Юрий Сергеевич добродушно усмехается, и сейчас его маска славного дяди выглядит ненатуральной как никогда:

— Ну это ты хватил через край, Саша. Наличия под боком вражеской агентуры никогда, конечно, нельзя исключать… И все-таки есть много причин, по которым человека могут пытаться устранить.

— Так ведь не просто какого-то человека… сам-то я — рядовой гражданин, это ясно-понятно… Но все-таки я — единственный, кто может сдержать сверходаренных при следующем Прорыве.

— Не единственный.

— Олег… он не готов. Или вы нашли еще свободных от Дара?

— Так, хватит, — Юрий Сергеевич перестал наконец скрывать раздражение. — Скидку на стресс я тебе сделал, Саша, а ты совсем берега попутал. Многовато вопросов задаешь.

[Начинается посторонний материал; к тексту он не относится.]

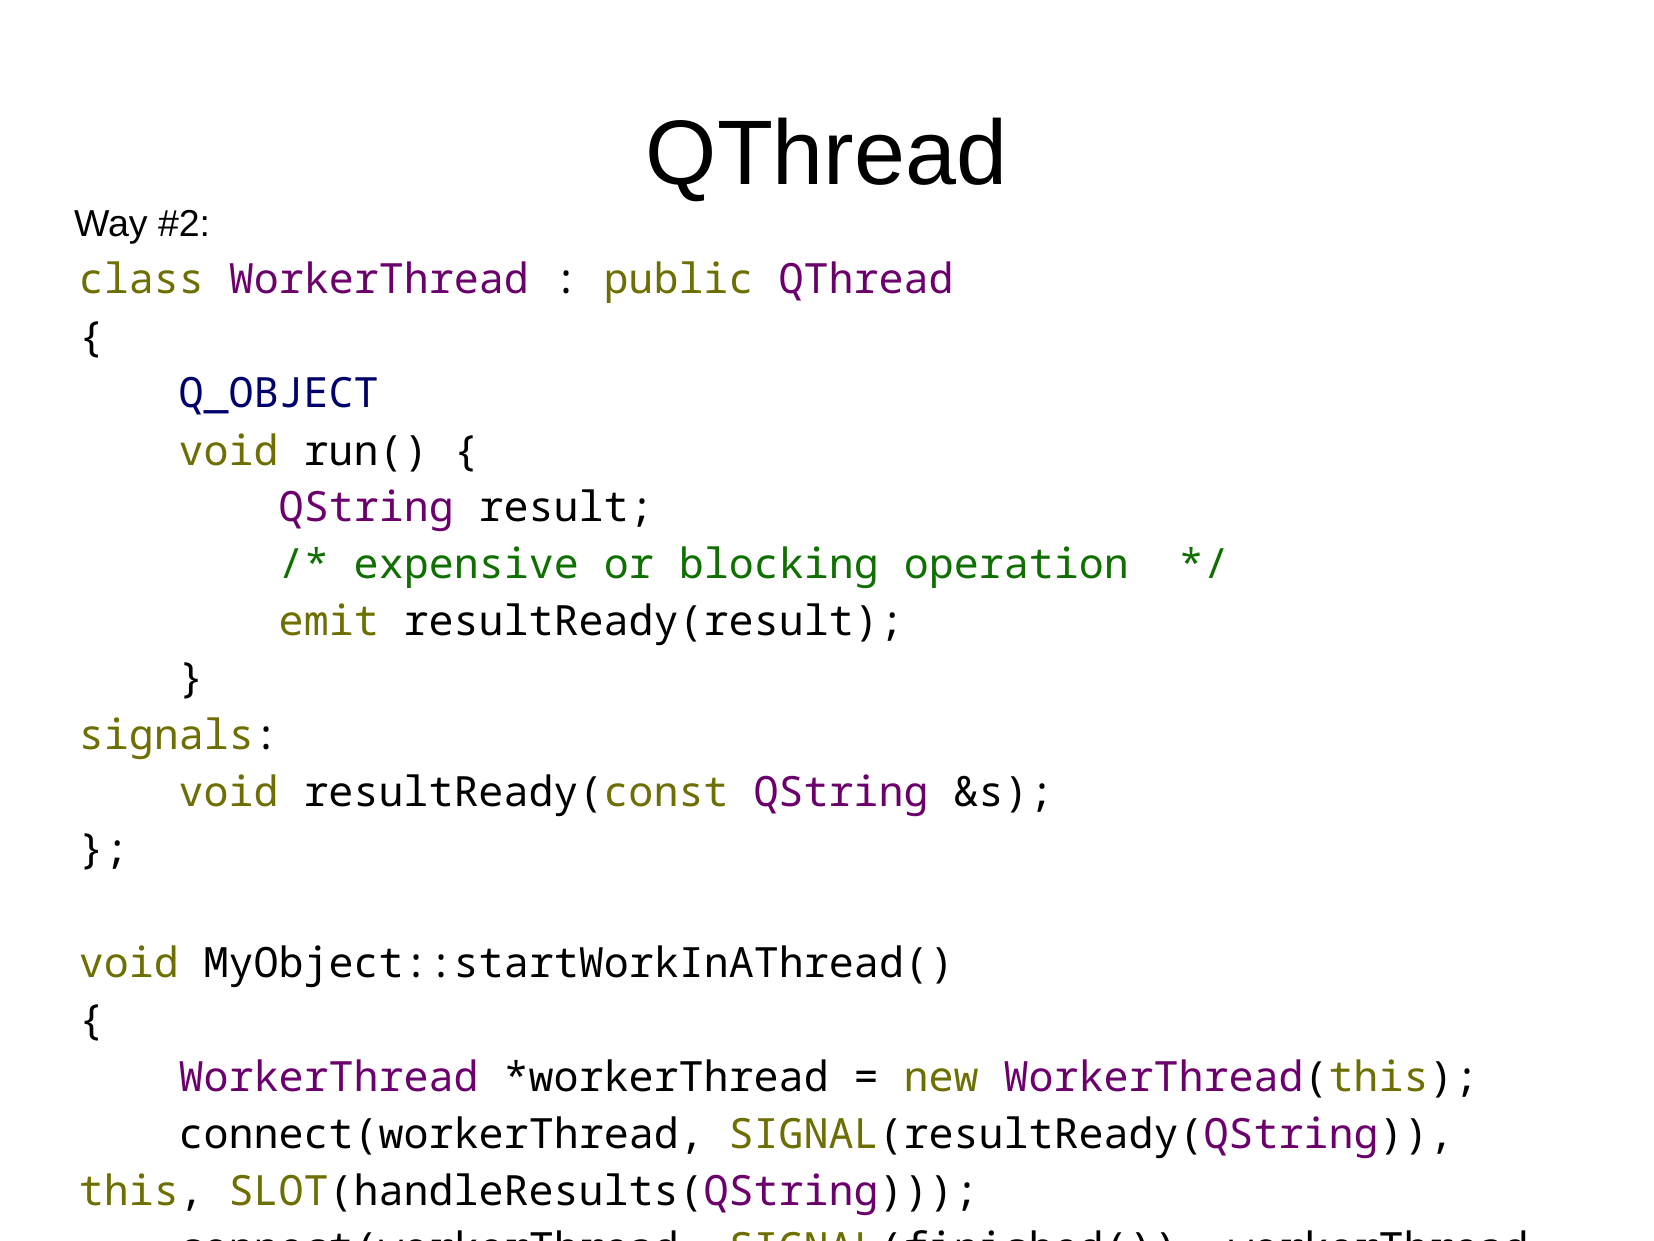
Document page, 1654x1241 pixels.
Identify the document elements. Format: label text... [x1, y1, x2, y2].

text_box class WorkerThread : public QThread { Q_OBJECT void run() { QString result; /* expensive or blocking operation */ emit resultReady(result); } signals: void resultReady(const QString &s); }; void MyObject::startWorkInAThread() { WorkerThread *workerThread = new WorkerThread(this); connect(workerThread, SIGNAL(resultReady(QString)), this, SLOT(handleResults(QString))); connect(workerThread, SIGNAL(finished()), workerThread, SLOT(deleteLater())); workerThread->start(); } [63, 241, 1606, 1171]
text_box Way #2: [59, 195, 226, 252]
title QThread [82, 49, 1571, 241]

— А потому, что ответов никаких не получаю! — что-то меня несет. То ли в коньяке дело, то ли в давно накопившемся раздражении. — Я на АЭС жизнью рисковал, и здесь мне чуть шею не свернули! А вы держите меня за дурачка, используете втемную! Тайны все эти сраные, намеки загадочные! Достало!

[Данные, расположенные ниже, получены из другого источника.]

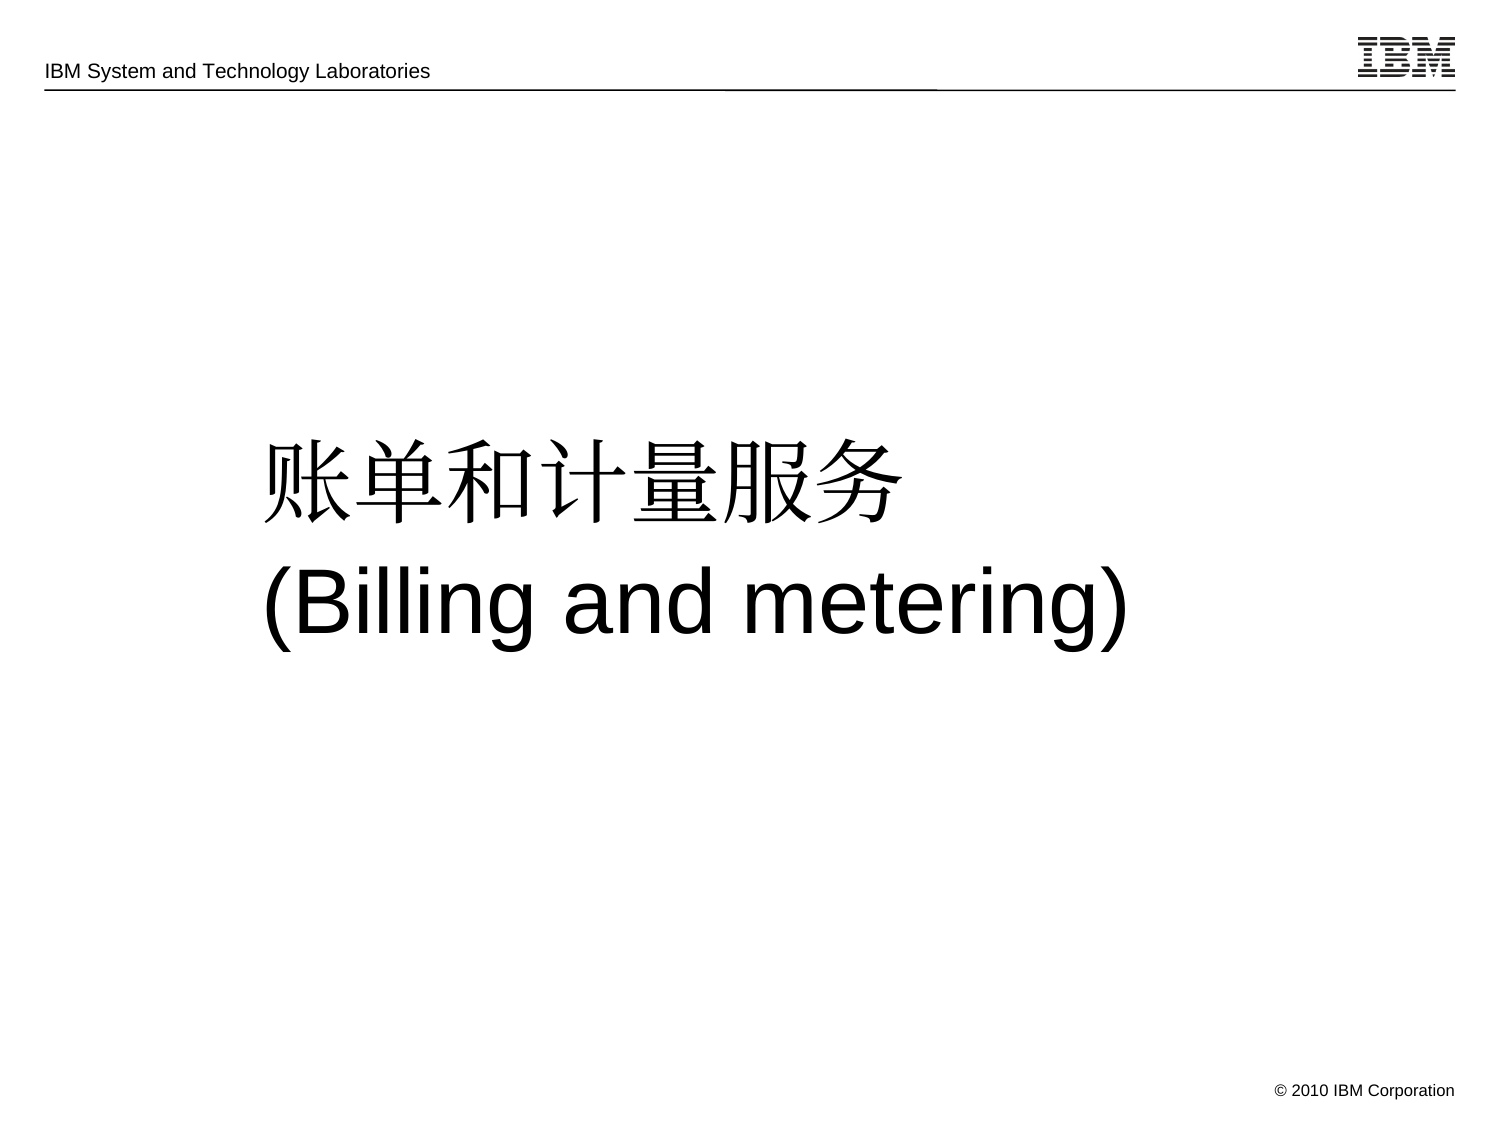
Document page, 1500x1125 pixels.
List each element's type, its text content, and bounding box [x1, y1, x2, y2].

— А ведь это счастье твое, Саша, что я тебя за дурачка держу, — медленно, вкрадчиво говорит Юрий Сергеевич. — Поэтому, например, не привлек к ответственности за убийство Сухомлинова на АЭС. Хотя ты действовал вопреки моему приказу, о котором прекрасно знал.

— А что я должен был сделать? Сухомлинову этому талоны на усиленное питание выписать? В тридцати метрах от реактора? У него пистолет был!

— На предохранителе. Этот лох педальный в тебя не попал бы. Он и стрелять-то не умел.

— Этого мы не знаем. И тогда тем более не знали. Может, он год стрелковой подготовкой занимался. Что я должен был сделать — позволить себя убить?

— Ты прав, о Сухомлинове мы многого не знаем. А вот о тебе — знаем. Например, знаем, что ты стрелять умеешь. И что ты стрелял на поражение. В единственного, между прочим, человека, который мог бы что-то нам сообщить о Кукловоде и его методах. Так что если мы начнем всерьез искать тут вражескую агентуру, Саша, то как бы тебе с твоим наркоманом-командиром первыми не попасть под раздачу…

— В смысле — «наркоманом»?

— А ты не знал? У Ветра целая лаборатория в комнате, он себе какие-то коктейли колет, якобы для здоровья. Давно пытаюсь медслужбу на него натравить, но никому-то наш золотой командир не подотчетен… Ладно, не суть важно сейчас. Как говорится, главное в следственных действиях — не выйти на самих себя.

— Это ваши проблемы, и не делайте их моими — не получится. Я на АЭС действовал исходя из обстановки. Вы можете отстранить меня, можете закрыть, но навешивать на меня свои мутные внутриведомственные разборки я не позволю. И становиться в них разменной картой я не намерен. Вы обязаны выяснить, кто пытался меня убить. Сами только что сказали — у вас есть методики допроса!

— И как будет выглядеть, если я запрошу их применение не к какому-то там тренеру, а ко всем членам Штаба подряд, включая руководство?

Удерживаю готовый сорваться ответ — цензурных слов в нем было бы немного. Понятно, что следствие с применением спецприемов внутри собственного Штаба означает для Юрия Сергеевича конец карьеры. Независимо от результатов. И ясно-понятно, что ради своей сраной карьеры этот дядька не глядя пожертвует и моей жизнью, и сотнями других. Но поимка Кукловода или его агента… эти люди едва не взорвали ядерный реактор. Неужели для Юрия Сергеевича карьера важнее?

Наверно, да. Наверно, он не оказался бы на своем посту, если б хоть что-то в этой жизни было для него важнее, чем карьера.